In Fig. 17, the execution times for the pattern length 16, 24, 30, 60, and 96 are compared with various optimizations. The complexity of the proposed parallel KMP algorithm is \(O\left( {L/PE_{gpu} + P} \right)\). Since the input text size L is large enough compared with \(PE_{gpu}\) and the pattern length (P), the overall performance increased as the input text size increased. The performance variation caused by different pattern lengths was small. In the overall performance evaluation, our MS4G approach achieves up to 15.25 times speedup over the non-optimized parallel implementation (Non-Opt).

Fig. 17
figure 17

Execution time comparison for various pattern length on 4 × Nvidia GTX 1080ti

5 Conclusion and future research direction

In this paper, we introduced a parallelization and optimization approach for the KMP algorithm on a heterogeneous architecture based on a multicore CPU and manycore multi-GPUs. In order to optimize the KMP algorithm from the input data transfer from the host main memory to the device memory and to the result data transfer from the device memory to the host memory after the pattern matching operations are performed on the GPU, we divide the input data into multiple chunks, transfer the data from the host memory to the device memory while the pattern matching operations are performed for the previous chunk of the input data. The output data is also transferred while the computations are being performed on the GPU. Through the computation and the data transfer overlapping, most of the data transfers are hidden by the computations. Our approach also optimizes the work-item and work-group allocations, and also places the pattern data and the failure table in the local memory. Furthermore, by exploiting multiple GPUs in the heterogeneous architecture, we further improve the performance. Our approach results in up to 15.25 times speedup over the parallel implementation before applying our optimizations.

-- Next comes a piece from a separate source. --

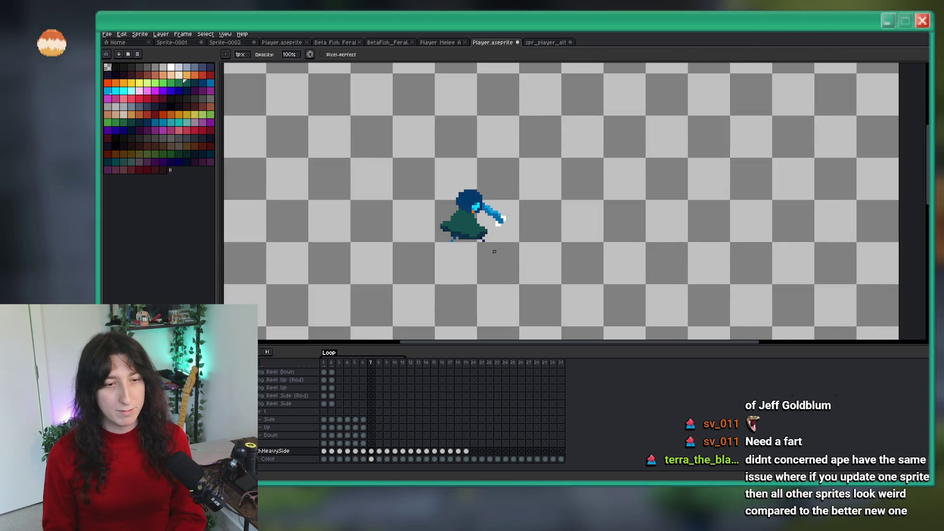
{"action": "key", "text": "comma"}
{"action": "key", "text": "period"}
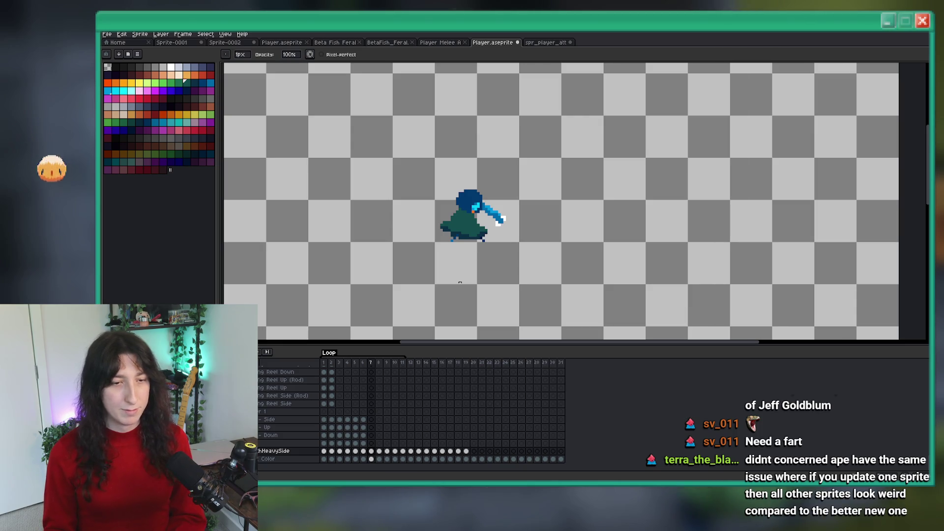
{"action": "key", "text": "period"}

For further performance improvements, we are working on copying the input data chunk to the local memory instead of loading from the global memory directly while the pattern matching computations are performed on the GPU in a multithreaded fashion. A naïve implementation resulted in the performance loss. For an optimal implementation, we are working on coalescing the multiple global memory accesses. We also work on avoiding the shared memory bank conflicts. These optimizations will lead to further improvement in the computation time. Together with more aggressive input data partitioning to increase the degree of the computation and the communication overlapping, we expect to boost the overall performance.